The site was down most of today while I was struggling with a new router intended to make it easier for me to connect to the net from my laptop. It is a Linksys wired/wireless broadband router WRT54G, not completely dissimilar to the Linksys router that went flaky on me last winter (at least the management interface over the web seemed quite similar). I got it to the point where I was able to set up static IP on my LAN and ping out to the net, but for some reason when I pointed a web browser to those same servers and tried to get into any sites, it would just sit there. At the same time I was trying to figure out how to get the wireless card from IBM into my laptop, a procedure which involved updating the BIOS amid numerous warnings from the doc writers. I spent a lot of time going from the Linksys back to the Netgear wired router (to check settings) and vice versa, time which could perhaps have been better spent doing real work.
Here are my main gripes about the router configuration process.
- The wizard on the CD seems useless unless you want a plain DHCP configuration. In my case, to run a web server I wanted static IP on the LAN side, plus the connection to the Verizon WAN uses PPPoE and I didn't see any place to input the user name and password through the program. So I was forced to go to the web interface and tweak settings manually.
- The help text is pretty vague in places. The critical gateway setting which has to point to the local IP of the router isn't explained well, for instance.
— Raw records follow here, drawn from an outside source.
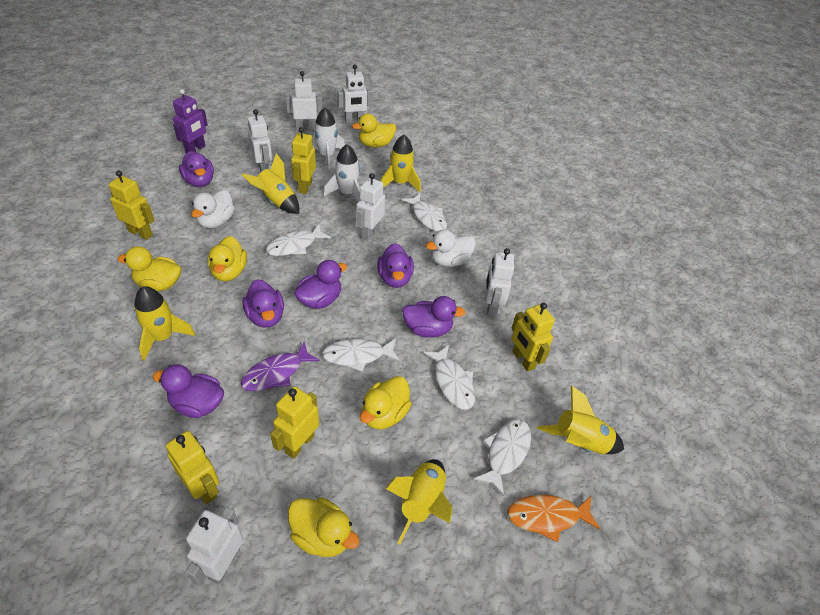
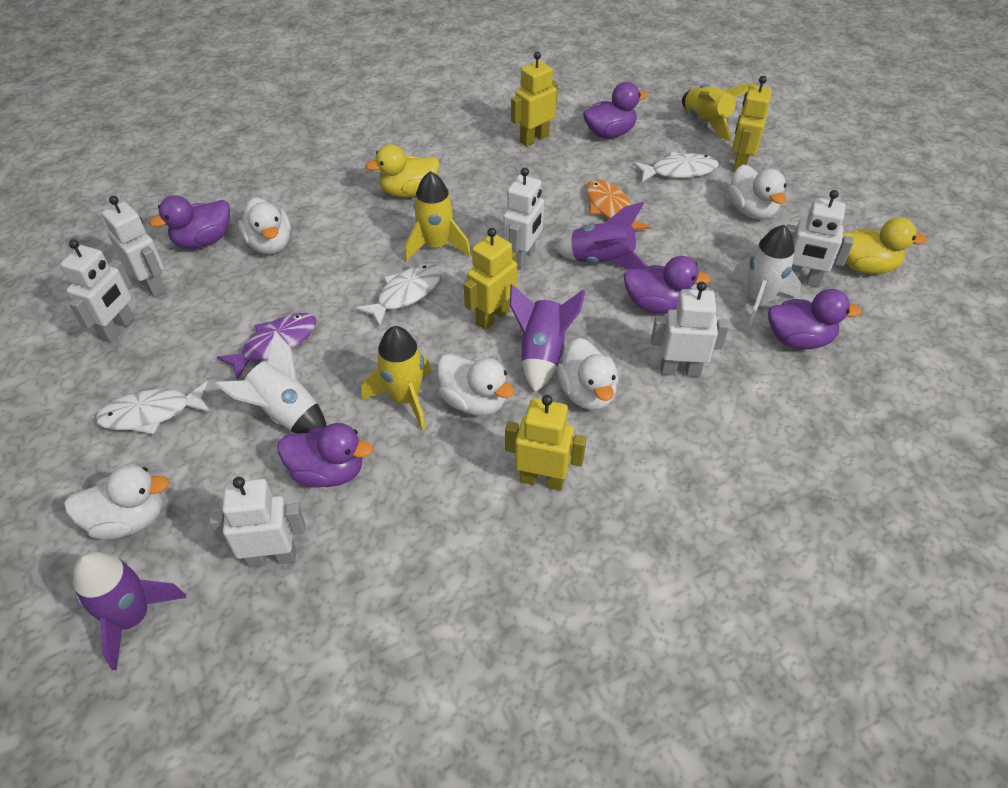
purple duck: 6 -> 5
purple robot: 1 -> 0
purple rocket: 0 -> 3
white duck: 2 -> 5
white fish: 5 -> 3
yellow duck: 5 -> 2
yellow robot: 5 -> 4
yellow rocket: 5 -> 3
When I had the Netgear up I was able to go to linksys.com and use the self-help there which was a little better at explaining this.
- Also on the documentation side, the help doesn't clearly distinguish between the LAN and the WAN side (ambiguity about what they mean by "setting up Static IP" for instance), and also between incoming server-side ports and outgoing client ports. Since I'm not sure whether my problem might be related to (on the one hand) firewall settings or (on the other) access control, the distinction between these last two is crucial.